= The Union Church of Istanbul =

The Union Church of Istanbul (UCI) is an international, Protestant and evangelical church, in Istanbul. The church began around the year 1831 when families of the American Board of Commissioners for Foreign Missions arrived in Constantinople, making it the oldest existing Protestant church in the country of Türkiye.

The church has been meeting for Sunday services in the Dutch Chapel since 1857, which is located on the grounds of the Consulate General of the Netherlands in Istanbul (formerly the Embassy). The chapel is only a few minutes walk on İstiklal Avenue towards Taksim Square from the Şişhane Metro station.

== History ==
In 1667, Justinus Colyer, the Dutch representative to the sublime porte in Constantinople, bought a piece of land off the Grand Rue de Pera (now İstiklal Avenue), and there built a wooden palace, known as the Palais de Hollande. In order to protect important documents and furniture from fire, he ordered in 1711 a stone building to be built as a warehouse for furniture and documents. A few years later a Dutch Protestant congregation began meeting at the stone building. Under Ottoman law, embassies were allowed to erect their own chapels for religious services of their citizens. For some years the basement of the building served as both a magazine and an embassy prison. The wooden palace, burnt down in 1767 and 1831, and after the second fire the magazine was fully converted to a chapel.

Julius J.A. Count Van Zuylen van Nijevelt, who was then the Minister Resident, offered the chapel for worship to the congregation of the American Board workers who were gathering on Sunday evenings in each other's homes.

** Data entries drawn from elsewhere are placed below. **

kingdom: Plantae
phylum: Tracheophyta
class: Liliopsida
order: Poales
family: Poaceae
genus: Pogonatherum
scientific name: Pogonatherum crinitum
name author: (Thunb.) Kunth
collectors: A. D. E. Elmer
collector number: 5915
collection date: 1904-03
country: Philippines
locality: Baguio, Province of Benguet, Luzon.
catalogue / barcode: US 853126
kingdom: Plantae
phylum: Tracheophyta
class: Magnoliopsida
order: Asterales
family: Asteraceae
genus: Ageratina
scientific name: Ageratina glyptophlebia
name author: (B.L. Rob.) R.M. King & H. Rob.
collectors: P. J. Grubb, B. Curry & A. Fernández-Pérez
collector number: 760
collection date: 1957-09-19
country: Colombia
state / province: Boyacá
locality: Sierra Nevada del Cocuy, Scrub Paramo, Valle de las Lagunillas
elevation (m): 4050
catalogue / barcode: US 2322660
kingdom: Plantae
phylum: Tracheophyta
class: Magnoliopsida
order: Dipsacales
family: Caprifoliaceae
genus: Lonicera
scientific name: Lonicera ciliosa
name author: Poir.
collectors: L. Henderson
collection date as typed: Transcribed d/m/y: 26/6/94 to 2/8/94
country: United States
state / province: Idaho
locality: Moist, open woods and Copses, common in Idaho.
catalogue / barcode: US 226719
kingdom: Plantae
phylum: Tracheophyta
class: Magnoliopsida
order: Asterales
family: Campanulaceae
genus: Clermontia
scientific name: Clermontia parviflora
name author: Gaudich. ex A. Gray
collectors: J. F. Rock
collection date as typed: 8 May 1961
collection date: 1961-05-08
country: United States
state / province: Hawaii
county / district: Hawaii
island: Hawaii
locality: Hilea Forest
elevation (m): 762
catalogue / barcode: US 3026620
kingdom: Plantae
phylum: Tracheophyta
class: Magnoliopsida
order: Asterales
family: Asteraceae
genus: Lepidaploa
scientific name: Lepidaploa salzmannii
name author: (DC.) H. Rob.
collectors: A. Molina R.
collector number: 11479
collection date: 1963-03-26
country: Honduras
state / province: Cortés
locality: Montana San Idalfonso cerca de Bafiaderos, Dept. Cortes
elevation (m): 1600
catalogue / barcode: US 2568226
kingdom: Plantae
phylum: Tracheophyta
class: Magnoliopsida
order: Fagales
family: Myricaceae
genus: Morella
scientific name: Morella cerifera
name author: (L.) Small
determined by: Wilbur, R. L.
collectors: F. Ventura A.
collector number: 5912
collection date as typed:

The church congregation began to use the chapel in 1857. Julius J.A. Count Van Zuylen van Nijevelt had it repaired and full permission was granted by the King's Government in 1860 to the congregation to use for their worship services. In 2007, the Church celebrated 150 years of worshipping in the Dutch Chapel.

In 1866, a Covenant and Creed was written and signed by 17 members. The church constituted under the name of, The Evangelical Union Church of Pera. The name of the church was changed in 1966 to its current name, The Union Church of Istanbul.

The church has had many well-known pastors over the years such as Cyrus Hamlin, Rev. William Goodell, H.G.O Dwight, William Schauffler, Elias Riggs, George Washburn, & Alexander Van Millingen.

== Today ==
Today the church prays for King Willem-Alexander and the Dutch government every week, in gratitude for the use of the chapel. As of February 2025, the congregation was made up of 101 covenanted members from nearly 30 nationalities. The church meets for services at 9:30 & 11:15(English) and 1:30pm(Turkish). Church activities and ministries take place at the Union Han building on İstiklal Cd.